Family businesses may find it difficult to attract and retain good and capable external human capital outside the family. Non-family employees may find it difficult to cope with the family conflict in the office place which can spill over and affect them. Special treatment and preferences that is being granted to family members may not go down well with employees.

Also limited chances for advancement and the fact that the son of the boss could get out of college immediately at get the position that should have rightful gone to a non-family employee further makes the job less appetizing. In addition, problem-causing family employees can hate non-family employees that are performing well and as such will try to make things difficult for them. Indiscriminate and undeserved firing of employees may occasionally occur in the process of power tussle.

9. Generational issues

In cases where a family business is old, there may be one generation that are helping to run it. At times there may be a clash of the new school and old school that share different ideologies on how the business should be run. The older generation is usually more risk averse and would prefer to stick to the familiar while the new generation will want to be a little more adventurous and explore new ways of handling issues.
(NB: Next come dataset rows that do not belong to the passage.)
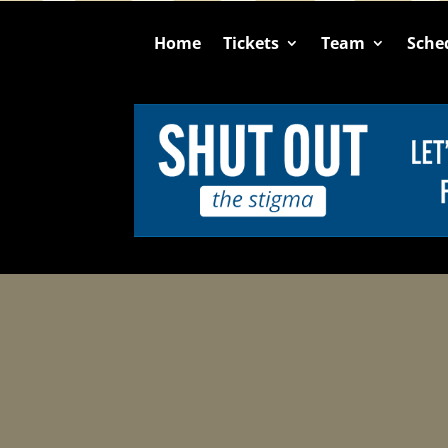
Home
Tickets
Team
Sche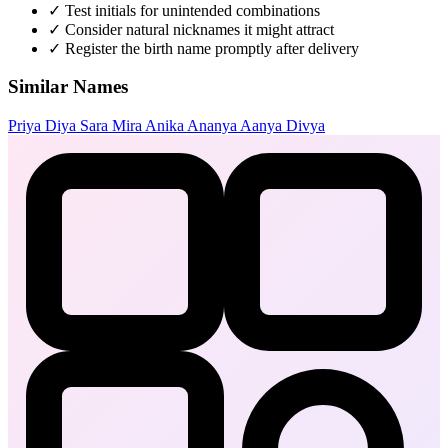
✓
Test initials for unintended combinations
✓
Consider natural nicknames it might attract
✓
Register the birth name promptly after delivery
Similar Names
Priya
Diya
Sara
Mira
Anika
Ananya
Aanya
Divya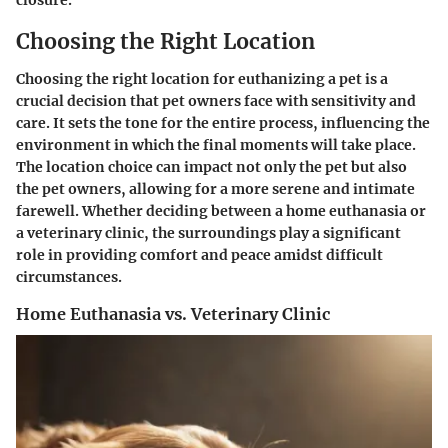
Choosing the Right Location
Choosing the right location for euthanizing a pet is a
crucial decision that pet owners face with sensitivity and
care. It sets the tone for the entire process, influencing the
environment in which the final moments will take place.
The location choice can impact not only the pet but also
the pet owners, allowing for a more serene and intimate
farewell. Whether deciding between a home euthanasia or
a veterinary clinic, the surroundings play a significant
role in providing comfort and peace amidst difficult
circumstances.
Home Euthanasia vs. Veterinary Clinic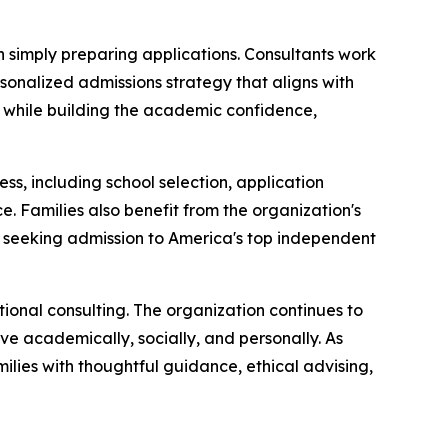
 simply preparing applications. Consultants work
rsonalized admissions strategy that aligns with
ns while building the academic confidence,
, including school selection, application
. Families also benefit from the organization's
s seeking admission to America's top independent
tional consulting. The organization continues to
ive academically, socially, and personally. As
ilies with thoughtful guidance, ethical advising,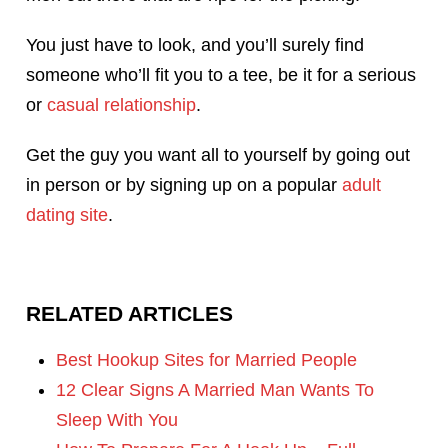
You just have to look, and you’ll surely find
someone who’ll fit you to a tee, be it for a serious
or
casual relationship
.
Get the guy you want all to yourself by going out
in person or by signing up on a popular
adult
dating site
.
RELATED ARTICLES
Best Hookup Sites for Married People
12 Clear Signs A Married Man Wants To
Sleep With You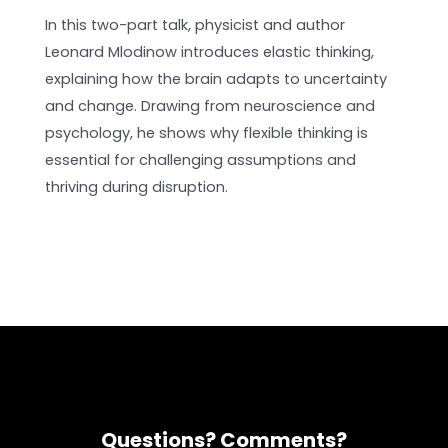
In this two-part talk, physicist and author
Leonard Mlodinow introduces elastic thinking,
explaining how the brain adapts to uncertainty
and change. Drawing from neuroscience and
psychology, he shows why flexible thinking is
essential for challenging assumptions and
thriving during disruption.
Questions? Comments?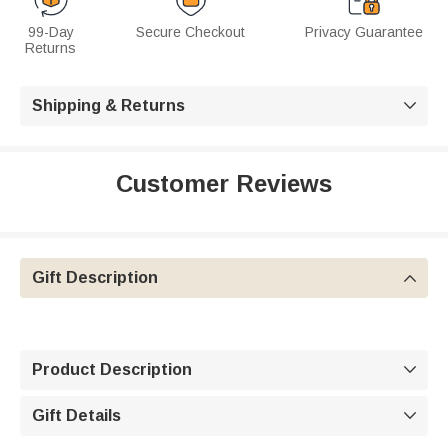
99-Day
Secure Checkout
Privacy Guarantee
Returns
Shipping & Returns

Customer Reviews
Gift Description

Product Description

Gift Details
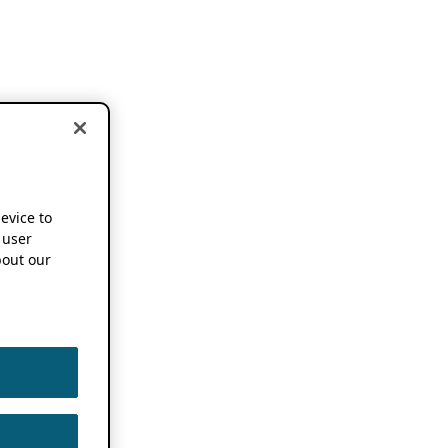
device to
 user
out our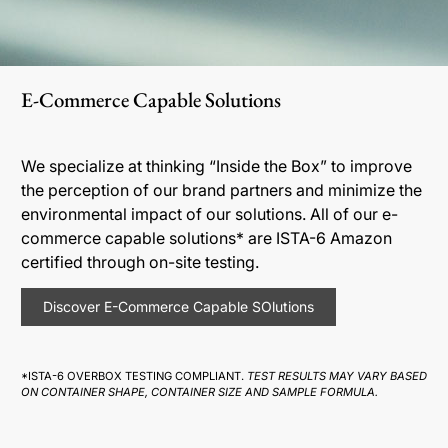
E-Commerce Capable Solutions
We specialize at thinking “Inside the Box” to improve
the perception of our brand partners and minimize the
environmental impact of our solutions. All of our e-
commerce capable solutions* are ISTA-6 Amazon
certified through on-site testing.
Discover E-Commerce Capable SOlutions
*ISTA-6 OVERBOX TESTING COMPLIANT.
TEST RESULTS MAY VARY BASED
ON CONTAINER SHAPE, CONTAINER SIZE AND SAMPLE FORMULA.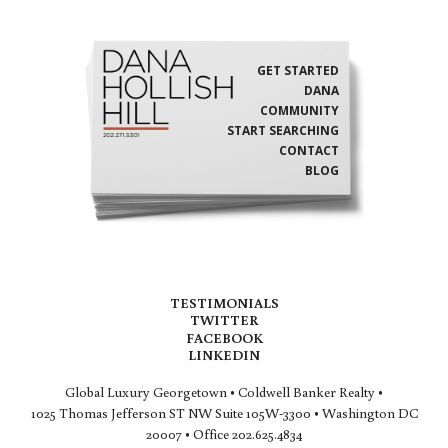
GET STARTED
DANA
COMMUNITY
START SEARCHING
CONTACT
BLOG
TESTIMONIALS
TWITTER
FACEBOOK
LINKEDIN
Global Luxury Georgetown • Coldwell Banker Realty •
1025 Thomas Jefferson ST NW Suite 105W-3300 • Washington DC
20007 • Office 202.625.4834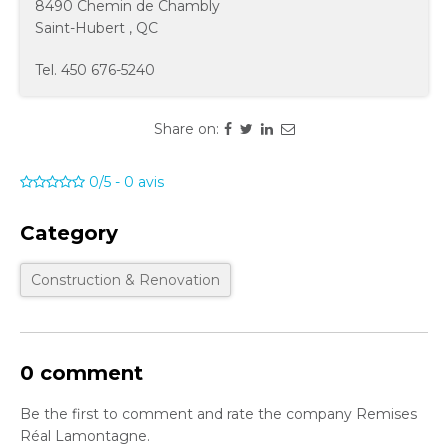
8490 Chemin de Chambly
Saint-Hubert
,
QC
Tel.
450 676-5240
Share on:
0/5
-
0
avis
Category
Construction & Renovation
0 comment
Be the first to comment and rate the company Remises
Réal Lamontagne.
At times, the older generation feels like they are the sole repository of knowledge and as such any newer idea is discarded before it sees the light of day. Generational issues and conflict can be managed by coming up with an agreement that allows the younger generation to add a new feature on a periodic basis.

Also, the older generation will have to realize that the information and ideas that the younger generation of family member have can be really important in improving the business and attracting new customers.

10. Growth challenges

The problem of growth is another critical challenge that is being faced by family businesses. There may be problems such as lack of capital to carry out the daily activities of the business and also sourcing funds and resources to grow the business is no easy feat.

Some family members may be unwilling to invest in the family business. Others may also be unwilling to reinvest the former profits that they had made from the business because they want to enjoy now rather than make any sacrifice.

Furthermore, there may be the fear among family members of exposing the family wealth to the bank thus stopping them from borrowing. Also the informal nature of a lot of family businesses make it difficult for banks to even grant them loans at times.